On a core level, both The Boys and Watchmen are rooted in the same ideals and anxieties. The basic concept of Moore’s story is to pluck superheroes from their bright, fun-filled, idealistic origins and drop them into a real-world setting - and not just real in terms of the every day minutiae of retired life and parallels to genuine historical events, but in terms of the politics, corruption, greed and power that all too often shape the course of human history. From this seed of an idea, Watchmen determines that superheroes may well be a menace to society and this attitude is perfectly summed up in the immortal line, “Who watches the Watchmen?” Not all of the masked vigilantes in Alan Moore’s world are troublemakers, but their misadventures are enough to sway public opinion in opposition of the entire superhero breed.

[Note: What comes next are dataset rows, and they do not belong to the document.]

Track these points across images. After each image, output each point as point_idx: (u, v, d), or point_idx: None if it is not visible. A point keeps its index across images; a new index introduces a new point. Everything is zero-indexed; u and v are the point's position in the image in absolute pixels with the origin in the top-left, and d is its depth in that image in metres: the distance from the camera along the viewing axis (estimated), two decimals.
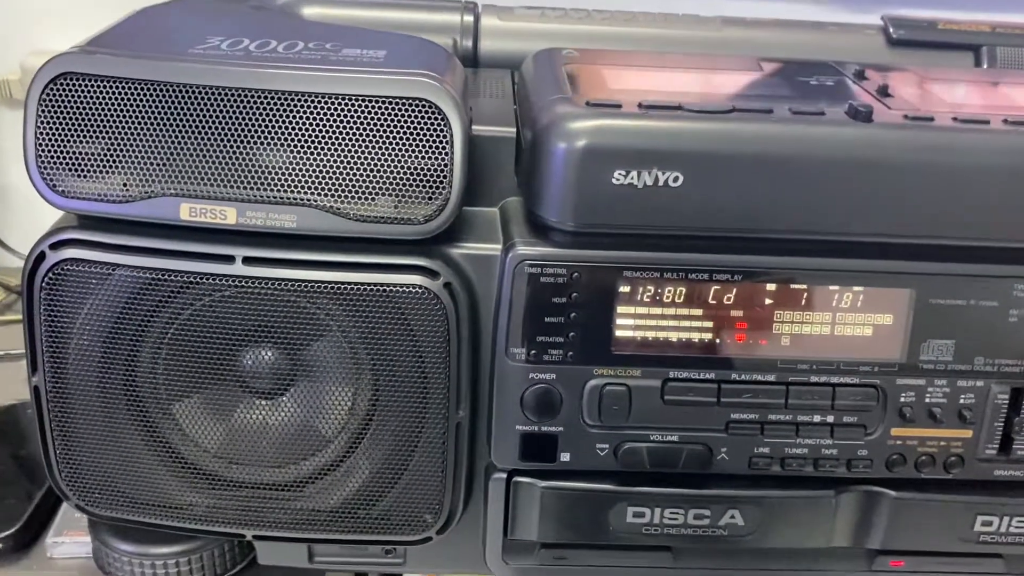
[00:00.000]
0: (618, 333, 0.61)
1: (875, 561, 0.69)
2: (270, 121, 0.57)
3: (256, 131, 0.57)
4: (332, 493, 0.65)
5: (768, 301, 0.61)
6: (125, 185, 0.58)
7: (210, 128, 0.57)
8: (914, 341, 0.62)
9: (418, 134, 0.57)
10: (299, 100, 0.57)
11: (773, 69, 0.71)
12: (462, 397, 0.63)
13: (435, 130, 0.57)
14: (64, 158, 0.58)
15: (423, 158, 0.58)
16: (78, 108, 0.57)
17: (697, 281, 0.61)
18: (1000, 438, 0.64)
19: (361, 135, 0.57)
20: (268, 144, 0.57)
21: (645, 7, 0.84)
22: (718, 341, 0.62)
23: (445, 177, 0.58)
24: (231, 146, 0.57)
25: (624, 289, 0.61)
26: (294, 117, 0.57)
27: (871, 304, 0.62)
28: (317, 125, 0.57)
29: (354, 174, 0.58)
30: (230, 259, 0.59)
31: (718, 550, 0.68)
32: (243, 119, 0.57)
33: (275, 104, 0.57)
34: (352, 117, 0.57)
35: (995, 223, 0.60)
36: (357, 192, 0.58)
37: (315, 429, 0.64)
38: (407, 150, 0.57)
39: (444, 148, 0.58)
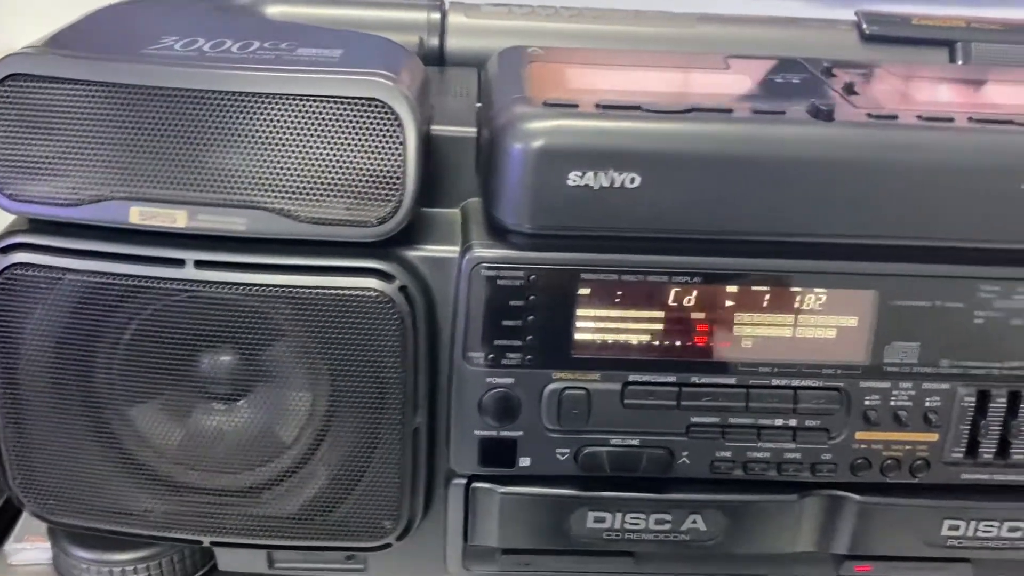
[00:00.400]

Thematically and conceptually, The Boys follows a similar creative track. Moving (far) away from the idea that superheroes are wholesome role models, The Boys season 1 explores the more realistic notion that crime-fighters would prioritize lining their pockets and boosting their brand over apprehending evil-doers or facilitating justice. Upon this corporate backdrop, The Boys shares Watchmen’s key message: that superheroes can’t be trusted and, in a sense, acts as somewhat of an answer to Watchmen’s question. Who watches the Watchmen? Why, the Boys do, of course.

Compared to their respective live-action counterparts, both The Boys and Watchmen offer a little more brevity and fantasy in comic form. The original Watchmen famously features a giant alien squid designed by artists in its finale, and the tone is also noticeably lighter than in Snyder’s intense take. Likewise, The Boys is far more “out-there” in its printed form, with a floating superhero skybase, heroes from other planets and Terror, a dog that’s been trained to hump on-command. The setting might be more realistic than Metropolis or Gotham City but, as with Watchmen, Ennis and Robertson allow for moments of fantasy in their cautionary superhero tales.

These changes partially mirror the way Zack Snyder reworked Watchmen for the big screen. For his first DC superhero effort, Snyder stripped out most of Watchmen’s humor and color, replacing it with the trademark urban grittiness that would later form the backbone of the DCEU. By rewriting the ending to blame Dr. Manhattan for the climatic attack, the 2009 film adaptation also ensures the theme of superhero distrust remains prominent throughout the plot.

The Boys Continues Watchmen’s Legacy

The two stories also take delight in being gleefully subversive and deliberately violent. Just like Watchmen was originally billed as an original, alternate visualization of a superhero-filled world, The Boys is being hailed as the perfect antidote to the current swathe of superhero movies and the family-friendly, Disney-owned Marvel Cinematic Universe.

Also significant are the real-world contemporary happenings that the audience carry into their reading or viewing experience. The social effectiveness of the Watchmen comic series was amplified upon its initial release in the 1980s by genuine fears and criticism over world leaders such as Ronald Reagan and Margaret Thatcher. The Watchmen movie, meanwhile, arrived right at the end of George Bush’s reign as U.S. president and the controversial Iraq war that defined his tenure. “Who watches the Watchmen” might be directed at superheroes in a narrative sense, but it was always intended as an allegory for the figures of power in real life.

The Boys season 2 is currently without a release date. More news as it arrives.

Watchmen premieres October 20th on HBO.